Apply what you read:
1. In the thread about scientists listening to data, what device do the hard drive engineers use to hear the noise from drive electronics and motors?
2. Using the thread about scientists listening to data, explain why one commenter says the character in Contact listening to a radio telescope was not an error.
3. Extend the thread about scientists listening to data, picking up after its final comment.

Extract to read:
*** Block opens ***

Scientists can use their ears instead of their eyes to process data more rapidly - curtis
http://www.nasa.gov/content/goddard/more-than-meets-the-eye-nasa-scientists-listen-to-data/#.VAqqwee7mX0
======
linker3000
I work alongside a group of engineers responsible for HDD testing, failure
analysis and firmware development. One of their tools of the trade is an old
radio shack telephone amplifier with a magnetic suction cup pickup. Using this
unit, the engineers listen to the noise coming from the HDD electronics and
motors and can identify firmware versions, drive states (like heads parking)
and posible timing issues - I often hear discussions like 'this drive must
have the r3 firmware mod as the cache preload kicked in slightly later' and
'sounds like this unit has a manufacturer x motor'

------
anigbrowl
I want to work on this sort of thing! I've spent the last ~20 years listening
to synthesizer and field recordings in a professional capacity. It'd be great
if they opened this similar to projects like GalaxyZoo or the like - I'd love
to leverage my audio skills for scientific ends.

------
rflrob
By the way, this is more or less what Dr. Ellie Arroway (Jodie Foster's
character) was doing in Contact. People often assume that it was an error,
because "radio telescopes don't produce sound", but anything produces sound if
you process it right.

*** Block closes ***

Saved entries:
*** Block opens ***

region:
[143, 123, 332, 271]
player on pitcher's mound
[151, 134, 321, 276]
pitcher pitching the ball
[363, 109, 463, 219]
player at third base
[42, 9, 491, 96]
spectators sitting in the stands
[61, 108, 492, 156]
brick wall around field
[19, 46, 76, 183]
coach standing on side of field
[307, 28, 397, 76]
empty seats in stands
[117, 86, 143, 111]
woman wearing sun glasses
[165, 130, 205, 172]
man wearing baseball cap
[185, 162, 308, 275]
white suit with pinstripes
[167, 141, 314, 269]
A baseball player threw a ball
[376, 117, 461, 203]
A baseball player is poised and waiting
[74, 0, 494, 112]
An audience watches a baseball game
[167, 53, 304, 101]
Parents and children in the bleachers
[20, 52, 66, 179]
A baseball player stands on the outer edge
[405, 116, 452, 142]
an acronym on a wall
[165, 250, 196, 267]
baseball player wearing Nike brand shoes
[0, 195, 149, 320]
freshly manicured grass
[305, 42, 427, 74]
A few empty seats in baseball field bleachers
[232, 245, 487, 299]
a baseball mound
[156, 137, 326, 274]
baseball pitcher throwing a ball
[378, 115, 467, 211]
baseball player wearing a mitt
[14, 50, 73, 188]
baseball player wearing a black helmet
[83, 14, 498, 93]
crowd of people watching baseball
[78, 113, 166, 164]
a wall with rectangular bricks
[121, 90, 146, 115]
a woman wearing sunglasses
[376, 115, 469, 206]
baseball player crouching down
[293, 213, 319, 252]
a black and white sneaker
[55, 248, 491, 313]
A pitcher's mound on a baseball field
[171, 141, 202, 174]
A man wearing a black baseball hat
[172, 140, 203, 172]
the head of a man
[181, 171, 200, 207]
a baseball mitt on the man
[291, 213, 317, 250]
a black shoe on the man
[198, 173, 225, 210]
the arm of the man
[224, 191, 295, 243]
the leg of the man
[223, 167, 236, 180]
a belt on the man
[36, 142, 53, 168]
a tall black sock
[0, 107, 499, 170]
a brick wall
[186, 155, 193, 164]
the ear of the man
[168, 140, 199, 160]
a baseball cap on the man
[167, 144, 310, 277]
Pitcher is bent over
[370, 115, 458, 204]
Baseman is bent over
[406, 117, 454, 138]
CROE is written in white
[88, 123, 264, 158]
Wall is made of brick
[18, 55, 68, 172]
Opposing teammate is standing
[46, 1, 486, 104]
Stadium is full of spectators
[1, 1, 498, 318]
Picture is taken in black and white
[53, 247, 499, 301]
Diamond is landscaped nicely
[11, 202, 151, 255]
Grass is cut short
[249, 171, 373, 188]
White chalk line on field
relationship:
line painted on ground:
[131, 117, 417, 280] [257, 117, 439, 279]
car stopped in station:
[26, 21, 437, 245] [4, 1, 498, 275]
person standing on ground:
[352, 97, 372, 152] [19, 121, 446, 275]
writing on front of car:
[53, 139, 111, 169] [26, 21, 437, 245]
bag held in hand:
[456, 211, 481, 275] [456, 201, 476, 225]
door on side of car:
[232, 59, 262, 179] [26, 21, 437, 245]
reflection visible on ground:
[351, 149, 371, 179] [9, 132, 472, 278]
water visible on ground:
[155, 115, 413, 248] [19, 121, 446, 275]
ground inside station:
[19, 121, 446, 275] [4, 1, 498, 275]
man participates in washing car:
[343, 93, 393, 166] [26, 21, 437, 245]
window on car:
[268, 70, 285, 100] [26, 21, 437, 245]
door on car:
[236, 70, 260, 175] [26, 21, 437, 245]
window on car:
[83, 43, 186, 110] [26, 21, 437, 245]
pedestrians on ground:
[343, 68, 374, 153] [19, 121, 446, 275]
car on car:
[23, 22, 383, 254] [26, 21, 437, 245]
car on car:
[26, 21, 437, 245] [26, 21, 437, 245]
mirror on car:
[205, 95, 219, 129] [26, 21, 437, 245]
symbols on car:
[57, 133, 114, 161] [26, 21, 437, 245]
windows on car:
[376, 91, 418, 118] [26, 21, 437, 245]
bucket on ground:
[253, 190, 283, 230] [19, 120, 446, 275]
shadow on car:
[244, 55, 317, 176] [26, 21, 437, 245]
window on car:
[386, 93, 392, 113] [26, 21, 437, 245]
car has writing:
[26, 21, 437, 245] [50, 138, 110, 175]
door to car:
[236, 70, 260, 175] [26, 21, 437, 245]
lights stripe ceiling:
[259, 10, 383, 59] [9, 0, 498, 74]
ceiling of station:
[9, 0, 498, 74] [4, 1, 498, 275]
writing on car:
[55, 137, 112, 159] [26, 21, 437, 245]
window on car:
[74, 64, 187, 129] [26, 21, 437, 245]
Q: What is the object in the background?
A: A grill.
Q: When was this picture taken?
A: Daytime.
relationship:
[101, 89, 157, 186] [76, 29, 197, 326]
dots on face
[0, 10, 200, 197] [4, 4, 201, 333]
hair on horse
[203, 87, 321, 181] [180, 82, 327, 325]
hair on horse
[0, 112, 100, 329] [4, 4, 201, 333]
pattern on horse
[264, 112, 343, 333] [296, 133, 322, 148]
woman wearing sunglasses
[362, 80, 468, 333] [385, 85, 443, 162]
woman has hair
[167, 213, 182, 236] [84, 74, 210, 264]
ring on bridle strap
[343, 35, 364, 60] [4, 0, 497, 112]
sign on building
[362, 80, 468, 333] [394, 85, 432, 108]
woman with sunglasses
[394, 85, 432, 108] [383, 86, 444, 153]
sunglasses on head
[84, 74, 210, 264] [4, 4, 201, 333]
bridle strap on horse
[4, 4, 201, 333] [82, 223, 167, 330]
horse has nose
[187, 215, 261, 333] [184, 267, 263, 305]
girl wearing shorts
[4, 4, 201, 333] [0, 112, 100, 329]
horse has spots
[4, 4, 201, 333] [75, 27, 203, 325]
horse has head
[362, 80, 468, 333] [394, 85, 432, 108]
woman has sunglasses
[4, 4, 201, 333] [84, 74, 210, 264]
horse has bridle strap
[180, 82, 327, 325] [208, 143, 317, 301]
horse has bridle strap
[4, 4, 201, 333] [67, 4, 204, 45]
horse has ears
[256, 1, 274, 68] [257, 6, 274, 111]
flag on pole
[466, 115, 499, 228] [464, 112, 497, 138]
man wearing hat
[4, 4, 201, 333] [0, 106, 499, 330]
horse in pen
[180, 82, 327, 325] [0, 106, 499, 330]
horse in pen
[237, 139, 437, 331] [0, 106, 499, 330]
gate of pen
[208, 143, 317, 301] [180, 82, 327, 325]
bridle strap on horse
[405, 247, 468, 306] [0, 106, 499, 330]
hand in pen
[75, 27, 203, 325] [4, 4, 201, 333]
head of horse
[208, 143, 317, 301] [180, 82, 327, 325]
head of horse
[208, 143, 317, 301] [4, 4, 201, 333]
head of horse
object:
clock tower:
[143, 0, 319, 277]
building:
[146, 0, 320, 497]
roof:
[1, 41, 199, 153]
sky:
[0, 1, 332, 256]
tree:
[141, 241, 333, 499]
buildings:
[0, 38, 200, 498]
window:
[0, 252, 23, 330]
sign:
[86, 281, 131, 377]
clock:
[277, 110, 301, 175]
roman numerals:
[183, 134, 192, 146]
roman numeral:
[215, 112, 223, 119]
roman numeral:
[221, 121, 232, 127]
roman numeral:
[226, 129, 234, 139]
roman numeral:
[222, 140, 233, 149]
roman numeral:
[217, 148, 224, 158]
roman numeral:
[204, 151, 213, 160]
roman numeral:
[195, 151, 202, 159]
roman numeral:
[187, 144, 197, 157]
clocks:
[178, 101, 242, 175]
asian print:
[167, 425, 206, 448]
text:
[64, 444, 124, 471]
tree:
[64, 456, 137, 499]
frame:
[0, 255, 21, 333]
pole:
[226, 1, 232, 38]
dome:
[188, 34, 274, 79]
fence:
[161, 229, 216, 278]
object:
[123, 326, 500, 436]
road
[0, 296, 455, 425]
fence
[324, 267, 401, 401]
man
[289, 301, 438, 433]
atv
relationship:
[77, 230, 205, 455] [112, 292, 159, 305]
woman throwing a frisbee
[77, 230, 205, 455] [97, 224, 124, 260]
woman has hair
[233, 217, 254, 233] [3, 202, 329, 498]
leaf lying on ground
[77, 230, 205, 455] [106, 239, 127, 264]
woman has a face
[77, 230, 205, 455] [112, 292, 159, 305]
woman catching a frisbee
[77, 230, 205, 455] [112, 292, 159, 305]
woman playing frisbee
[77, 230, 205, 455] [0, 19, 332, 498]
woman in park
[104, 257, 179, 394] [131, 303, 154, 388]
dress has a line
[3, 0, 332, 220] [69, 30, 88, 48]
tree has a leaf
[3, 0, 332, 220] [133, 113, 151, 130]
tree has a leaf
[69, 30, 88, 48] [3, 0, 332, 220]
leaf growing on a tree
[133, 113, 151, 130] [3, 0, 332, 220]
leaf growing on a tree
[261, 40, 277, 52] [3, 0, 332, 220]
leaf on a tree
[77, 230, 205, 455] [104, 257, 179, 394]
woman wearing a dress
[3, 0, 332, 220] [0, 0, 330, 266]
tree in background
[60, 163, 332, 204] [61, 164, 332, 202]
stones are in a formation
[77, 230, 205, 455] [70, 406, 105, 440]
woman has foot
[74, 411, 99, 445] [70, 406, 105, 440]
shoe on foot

*** Block closes ***
*** Block opens ***

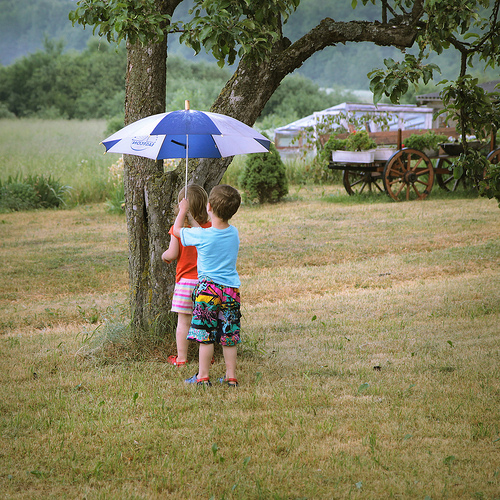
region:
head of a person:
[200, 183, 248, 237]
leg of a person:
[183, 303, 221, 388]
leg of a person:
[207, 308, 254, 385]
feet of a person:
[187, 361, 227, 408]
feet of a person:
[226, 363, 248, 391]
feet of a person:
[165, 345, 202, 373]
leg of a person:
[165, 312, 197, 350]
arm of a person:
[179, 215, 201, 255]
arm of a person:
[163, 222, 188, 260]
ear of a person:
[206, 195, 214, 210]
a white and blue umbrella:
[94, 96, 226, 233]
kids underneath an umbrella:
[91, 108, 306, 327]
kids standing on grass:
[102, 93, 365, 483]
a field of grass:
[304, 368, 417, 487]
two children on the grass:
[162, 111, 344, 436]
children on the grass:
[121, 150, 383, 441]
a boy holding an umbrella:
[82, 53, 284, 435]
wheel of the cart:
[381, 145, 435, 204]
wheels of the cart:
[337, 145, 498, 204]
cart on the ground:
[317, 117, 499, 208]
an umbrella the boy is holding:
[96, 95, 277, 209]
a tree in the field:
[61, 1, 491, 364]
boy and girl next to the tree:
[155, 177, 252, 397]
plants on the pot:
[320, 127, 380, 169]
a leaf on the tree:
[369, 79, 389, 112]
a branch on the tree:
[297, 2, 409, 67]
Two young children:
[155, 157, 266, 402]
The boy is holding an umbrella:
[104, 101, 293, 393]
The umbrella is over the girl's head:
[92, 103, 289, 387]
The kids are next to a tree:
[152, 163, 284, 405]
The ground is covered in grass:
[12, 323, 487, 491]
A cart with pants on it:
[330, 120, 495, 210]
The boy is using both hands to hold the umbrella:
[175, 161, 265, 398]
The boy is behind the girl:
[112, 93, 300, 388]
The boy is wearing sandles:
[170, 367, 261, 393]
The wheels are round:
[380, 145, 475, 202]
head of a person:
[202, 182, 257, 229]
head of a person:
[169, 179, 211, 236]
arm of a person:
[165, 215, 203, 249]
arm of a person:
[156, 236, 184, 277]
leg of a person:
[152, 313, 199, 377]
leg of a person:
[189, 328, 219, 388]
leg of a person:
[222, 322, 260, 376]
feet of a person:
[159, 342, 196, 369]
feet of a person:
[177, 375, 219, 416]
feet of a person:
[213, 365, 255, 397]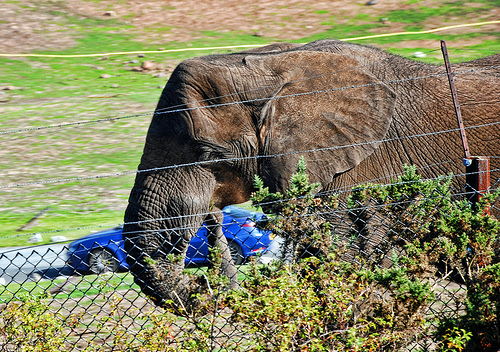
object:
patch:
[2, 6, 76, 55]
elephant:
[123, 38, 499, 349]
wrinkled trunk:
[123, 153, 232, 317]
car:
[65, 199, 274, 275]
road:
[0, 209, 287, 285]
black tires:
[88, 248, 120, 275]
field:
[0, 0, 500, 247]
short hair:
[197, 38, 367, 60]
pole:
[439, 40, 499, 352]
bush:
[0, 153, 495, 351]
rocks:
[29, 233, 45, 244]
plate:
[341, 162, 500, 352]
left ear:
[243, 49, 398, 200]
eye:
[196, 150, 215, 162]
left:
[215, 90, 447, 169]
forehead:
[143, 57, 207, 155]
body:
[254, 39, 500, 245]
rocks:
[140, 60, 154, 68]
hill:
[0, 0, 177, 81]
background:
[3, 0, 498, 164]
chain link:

*** Block closes ***

Exercise responses:
1. An old Radio Shack telephone amplifier with a magnetic suction cup pickup.

2. People often assume it was a mistake because "radio telescopes don't produce sound." The commenter counters that anything produces sound if you process it right.

3.
------
draugadrotten
I grew up with the bleeping chirps of software loading from 300bps modems and
"turbo" C64 tape recorders. I could easily recognize different games from the
sound they made when loading, and it is trivial to recognize the various modem
handshakes.
[https://www.youtube.com/watch?v=vvr9AMWEU-c](https://www.youtube.com/watch?v=vvr9AMWEU-c)
[https://www.youtube.com/watch?v=MmPpl6UMuH0](https://www.youtube.com/watch?v=MmPpl6UMuH0)

------
sharpneli
Back when I was a student we played around with the concept of listening to
ultrasonic echoes in a similar way. Basically human ear can get far more
information from a reflection than what one can get from it by eyes.

Eventually you could do Non Destructive Evaluation better by just listening to
the data and not just looking at it "Sir, this weld sounds wrong".

But alas, IT pays more so that thing was buried on that lab :)